Il lamento di Gesù è eco del pianto di Dio che, come una madre, non si dà pace per la perdita dei suoi figli. Le lacrime di Dio sono amare come la rabbia ma esse hanno la forza di scavare e liberare anche i cuori più induriti. L’amore di Dio scende su di noi come rugiada che ristora e similmente le lacrime sono versate per smuovere la nostra presunzione e ammorbidire le nostre grette rigidità. Picconiamo il nostro orgoglio perché non diventi la pietra tombale sulla speranza alla quale Dio ci chiama e raccogliamo lacrime di Dio perché esse scavino in noi canali di grazia.

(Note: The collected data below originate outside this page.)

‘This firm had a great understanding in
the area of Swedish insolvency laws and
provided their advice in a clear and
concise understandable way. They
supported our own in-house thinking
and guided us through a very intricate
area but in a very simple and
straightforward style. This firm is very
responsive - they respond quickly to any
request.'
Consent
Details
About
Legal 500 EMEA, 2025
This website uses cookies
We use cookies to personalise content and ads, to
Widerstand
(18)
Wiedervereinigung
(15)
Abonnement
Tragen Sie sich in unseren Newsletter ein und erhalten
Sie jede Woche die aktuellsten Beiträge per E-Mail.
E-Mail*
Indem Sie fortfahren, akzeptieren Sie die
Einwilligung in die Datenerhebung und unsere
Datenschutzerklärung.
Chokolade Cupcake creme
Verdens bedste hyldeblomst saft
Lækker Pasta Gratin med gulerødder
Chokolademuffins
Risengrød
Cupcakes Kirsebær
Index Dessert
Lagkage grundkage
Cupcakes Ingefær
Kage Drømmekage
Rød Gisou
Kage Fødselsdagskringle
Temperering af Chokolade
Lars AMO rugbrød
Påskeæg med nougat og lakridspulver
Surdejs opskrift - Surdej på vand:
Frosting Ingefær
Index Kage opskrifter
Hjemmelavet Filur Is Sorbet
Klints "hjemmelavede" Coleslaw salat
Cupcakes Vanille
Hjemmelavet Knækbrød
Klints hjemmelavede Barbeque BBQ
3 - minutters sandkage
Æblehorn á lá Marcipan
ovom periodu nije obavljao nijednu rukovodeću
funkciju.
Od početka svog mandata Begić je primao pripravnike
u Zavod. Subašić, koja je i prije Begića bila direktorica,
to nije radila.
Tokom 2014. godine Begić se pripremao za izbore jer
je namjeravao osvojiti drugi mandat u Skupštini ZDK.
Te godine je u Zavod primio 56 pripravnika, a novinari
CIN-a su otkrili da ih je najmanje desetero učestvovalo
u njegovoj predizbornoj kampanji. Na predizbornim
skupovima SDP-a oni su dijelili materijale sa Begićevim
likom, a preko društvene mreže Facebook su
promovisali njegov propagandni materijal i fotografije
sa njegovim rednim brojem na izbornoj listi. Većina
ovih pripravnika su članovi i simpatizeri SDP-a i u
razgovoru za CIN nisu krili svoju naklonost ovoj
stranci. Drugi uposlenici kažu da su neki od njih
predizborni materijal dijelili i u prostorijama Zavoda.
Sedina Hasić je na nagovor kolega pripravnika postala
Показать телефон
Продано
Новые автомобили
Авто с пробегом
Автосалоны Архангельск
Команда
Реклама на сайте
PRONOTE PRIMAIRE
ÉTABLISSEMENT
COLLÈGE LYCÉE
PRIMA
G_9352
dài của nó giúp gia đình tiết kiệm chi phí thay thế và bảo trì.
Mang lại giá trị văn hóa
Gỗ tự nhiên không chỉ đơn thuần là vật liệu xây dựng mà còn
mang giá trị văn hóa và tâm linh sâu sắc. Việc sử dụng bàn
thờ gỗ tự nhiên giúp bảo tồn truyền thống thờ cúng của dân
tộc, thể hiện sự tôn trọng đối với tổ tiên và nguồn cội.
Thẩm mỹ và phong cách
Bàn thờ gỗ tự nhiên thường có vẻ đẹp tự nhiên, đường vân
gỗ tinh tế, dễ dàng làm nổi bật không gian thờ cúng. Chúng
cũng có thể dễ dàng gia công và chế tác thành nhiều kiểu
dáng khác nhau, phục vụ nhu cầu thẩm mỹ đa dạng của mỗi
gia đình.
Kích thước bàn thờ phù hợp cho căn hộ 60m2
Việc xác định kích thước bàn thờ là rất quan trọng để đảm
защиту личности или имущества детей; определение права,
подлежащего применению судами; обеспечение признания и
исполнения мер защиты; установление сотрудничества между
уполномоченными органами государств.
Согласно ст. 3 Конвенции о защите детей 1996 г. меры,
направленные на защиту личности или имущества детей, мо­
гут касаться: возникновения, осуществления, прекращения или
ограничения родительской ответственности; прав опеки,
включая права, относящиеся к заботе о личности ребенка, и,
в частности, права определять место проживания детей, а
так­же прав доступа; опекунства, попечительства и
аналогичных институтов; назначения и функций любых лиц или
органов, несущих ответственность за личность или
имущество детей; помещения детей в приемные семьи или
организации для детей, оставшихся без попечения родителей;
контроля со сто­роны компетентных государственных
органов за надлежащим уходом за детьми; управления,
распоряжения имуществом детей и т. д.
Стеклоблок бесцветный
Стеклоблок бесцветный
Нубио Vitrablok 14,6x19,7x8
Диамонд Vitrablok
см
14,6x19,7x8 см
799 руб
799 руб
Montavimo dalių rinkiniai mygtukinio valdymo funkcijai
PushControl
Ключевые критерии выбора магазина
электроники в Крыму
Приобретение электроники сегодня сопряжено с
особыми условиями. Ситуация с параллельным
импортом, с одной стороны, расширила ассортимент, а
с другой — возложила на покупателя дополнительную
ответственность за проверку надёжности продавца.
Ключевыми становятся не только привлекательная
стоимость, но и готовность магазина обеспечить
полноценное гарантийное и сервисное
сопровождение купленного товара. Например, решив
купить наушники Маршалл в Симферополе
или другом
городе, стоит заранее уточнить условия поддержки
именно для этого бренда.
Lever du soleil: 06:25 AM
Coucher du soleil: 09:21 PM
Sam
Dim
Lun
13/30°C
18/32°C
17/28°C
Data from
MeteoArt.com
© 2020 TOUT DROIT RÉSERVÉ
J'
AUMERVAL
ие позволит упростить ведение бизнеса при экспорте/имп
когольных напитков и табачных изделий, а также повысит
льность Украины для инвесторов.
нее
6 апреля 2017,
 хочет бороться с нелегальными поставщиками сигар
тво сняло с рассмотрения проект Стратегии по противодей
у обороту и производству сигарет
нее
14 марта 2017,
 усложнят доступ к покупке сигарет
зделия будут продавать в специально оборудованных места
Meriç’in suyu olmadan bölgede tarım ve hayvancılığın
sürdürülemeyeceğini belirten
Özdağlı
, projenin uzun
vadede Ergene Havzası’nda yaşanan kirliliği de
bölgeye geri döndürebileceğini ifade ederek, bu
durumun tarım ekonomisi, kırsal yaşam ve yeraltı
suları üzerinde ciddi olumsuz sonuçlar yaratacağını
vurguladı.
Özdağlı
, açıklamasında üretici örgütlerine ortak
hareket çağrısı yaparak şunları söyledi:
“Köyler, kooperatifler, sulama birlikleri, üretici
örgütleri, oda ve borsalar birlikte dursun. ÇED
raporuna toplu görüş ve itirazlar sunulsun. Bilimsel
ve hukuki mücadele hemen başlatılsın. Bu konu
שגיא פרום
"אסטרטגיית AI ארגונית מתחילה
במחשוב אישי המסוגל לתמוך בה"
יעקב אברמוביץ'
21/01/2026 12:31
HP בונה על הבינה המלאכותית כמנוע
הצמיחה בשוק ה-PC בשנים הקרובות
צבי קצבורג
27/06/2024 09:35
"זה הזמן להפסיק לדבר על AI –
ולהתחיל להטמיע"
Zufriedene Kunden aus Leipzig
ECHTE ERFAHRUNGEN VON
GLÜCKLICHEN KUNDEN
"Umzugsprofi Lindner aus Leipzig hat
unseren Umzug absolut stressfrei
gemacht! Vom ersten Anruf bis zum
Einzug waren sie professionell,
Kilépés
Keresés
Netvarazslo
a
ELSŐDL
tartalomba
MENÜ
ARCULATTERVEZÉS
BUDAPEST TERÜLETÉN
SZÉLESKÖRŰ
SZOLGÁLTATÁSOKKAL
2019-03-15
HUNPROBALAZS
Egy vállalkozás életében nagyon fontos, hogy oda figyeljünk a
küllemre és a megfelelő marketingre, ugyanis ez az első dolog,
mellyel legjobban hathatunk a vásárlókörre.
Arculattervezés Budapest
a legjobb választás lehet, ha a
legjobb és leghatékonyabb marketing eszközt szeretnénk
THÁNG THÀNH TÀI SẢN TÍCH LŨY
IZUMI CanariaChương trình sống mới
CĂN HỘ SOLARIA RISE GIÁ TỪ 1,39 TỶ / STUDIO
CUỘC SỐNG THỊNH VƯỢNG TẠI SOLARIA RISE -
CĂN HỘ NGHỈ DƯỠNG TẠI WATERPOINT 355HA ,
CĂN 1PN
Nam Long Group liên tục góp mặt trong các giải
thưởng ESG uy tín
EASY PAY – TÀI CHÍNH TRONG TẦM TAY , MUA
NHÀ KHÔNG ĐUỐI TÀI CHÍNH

Oggi, la visione del pianto di Gesù ci porti a stargli vicino e a consolarlo, come faremmo con una persona il cui dolore ci commuove perché ci coinvolge. Compatire il dolore di Dio ci aiuterà a sentire vero dolore per i nostri peccati, per le ferite che provocano le nostre parole e la superficialità con la quale capita di trattare quelli che ci stanno vicini. Usare tenerezza nei confronti di Gesù ci permetterà di superare il senso di fastidio o la rabbia che suscitano gli atteggiamenti degli altri.
Signore Gesù, nelle tue lacrime si riflette il mio peccato e riconosco quanto distante io sia dal tuo modo di amare ma anche quanto vicino è il tuo cuore al mio. Il tuo sguardo di compassione susciti in me la contrizione del cuore e il dolore del mio peccato. Aiutami a piangere per liberarmi, con le lacrime che consegno nelle tue mani, delle mie frustrazioni e dei sensi di colpa. Esse purifichino il mio sguardo da ogni forma di arrogante autoreferenzialità per accogliere, da povero, il dono della pace che mi offri. Le lacrime del tuo dolore, come un fiume in piena, abbattano le mie resistenze opposte con atteggiamenti ipocriti e di fede falsa. Donami la forza di sfuggire all’assedio della tentazione e l’umile confidenza di gettarmi nelle tue braccia di misericordia.